I forgot to mention that four of the more important charts from 13 Bankers are in last week’s post on The Huffington Post.

And, Tyler Cowen’s discussion of the book is also up at The Huffington Post. I think we’ll probably wait for a couple of more posts and then write a synthesized response.

Interview with Christopher Lydon

I did a long interview with Christopher Lydon for Radio Open Source. I’m especially proud of this because Lydon was one of the people who pioneered podcasting, although he insists that Dave Winer did most of the work. At my company I used to do a very low-tech podcast, basically using an external microphone plugged into my iPod.

As a side benefit, Lydon also gave me a copy of The Big Short inscribed to me by Michael Lewis, and I’m just happy that Michael Lewis knows who I am.

More Media Stuff

If you want to see a full-length presentation, there are videos available of Simon’s appearance at MIT and the World Affairs Council of Washington last week.

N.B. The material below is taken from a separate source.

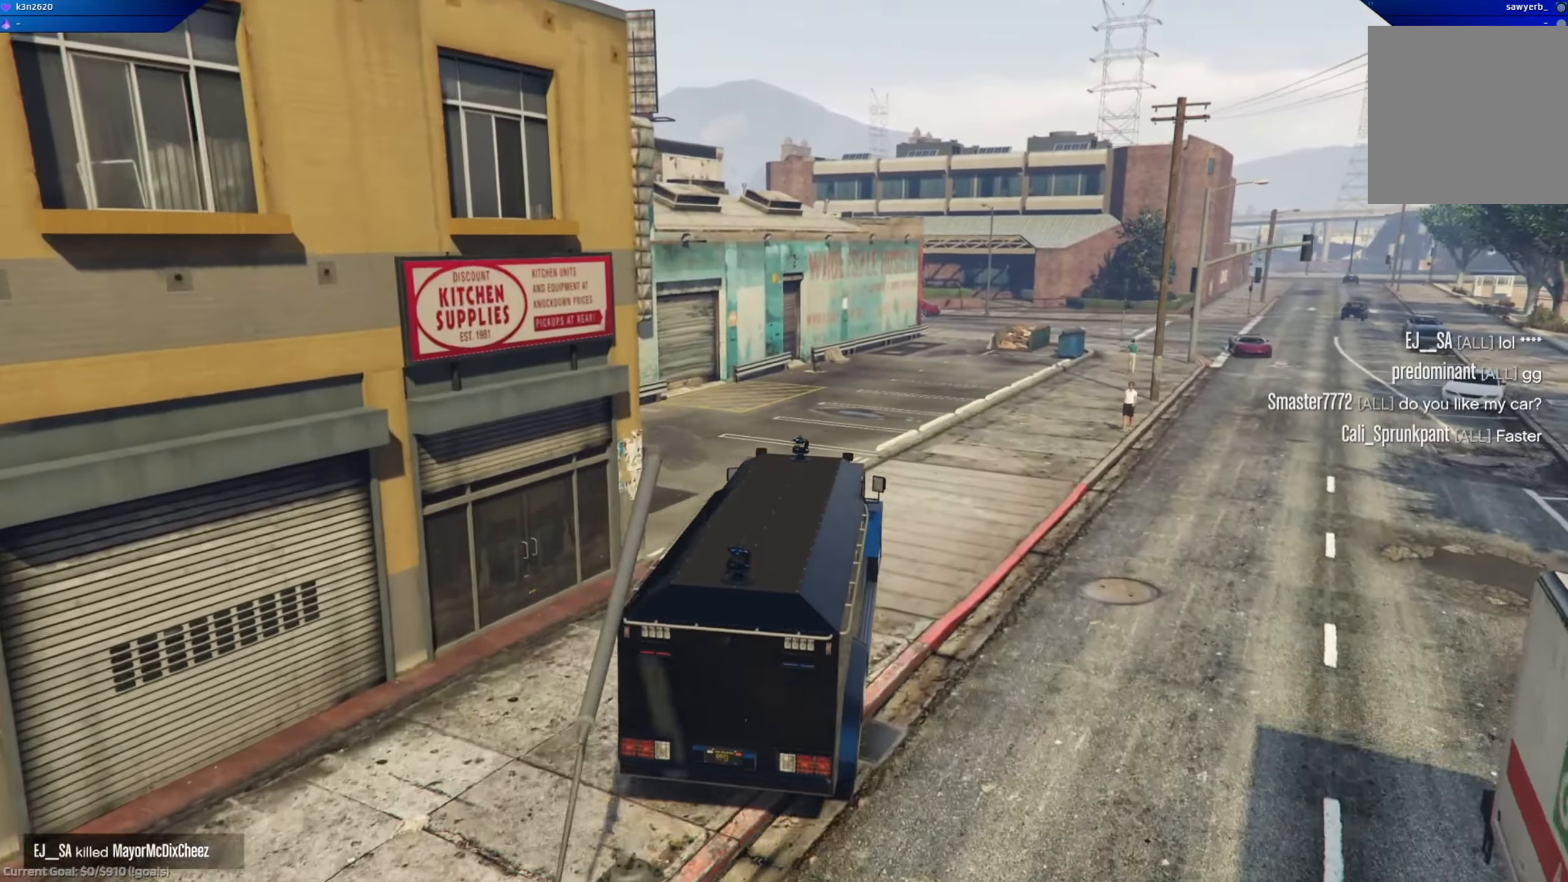
{"buttons": ["R2"], "left_stick": "center", "right_stick": "center", "events": [[33, "left_stick", "center"], [117, "left_stick", "right"], [284, "left_stick", "center"], [384, "left_stick", "left"], [484, "left_stick", "center"]]}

Also, I’ll be talking to Larry Doyle of Sense on Cents on Sunday evening at 8 Eastern.

Christopher Dodd Is Reading It

Talking to Don Imus on Fox Business (around the 1:20 mark):

Imus: “Did you read The Big Short, by Michael Lewis?”

Dodd: “I’ve got it, but I haven’t read it. I’ve been reading 13 Banks, by this other fellow.”

Apparently Some Bookstores Have It …

Such as the Borders in Silver Spring, according to one commenter.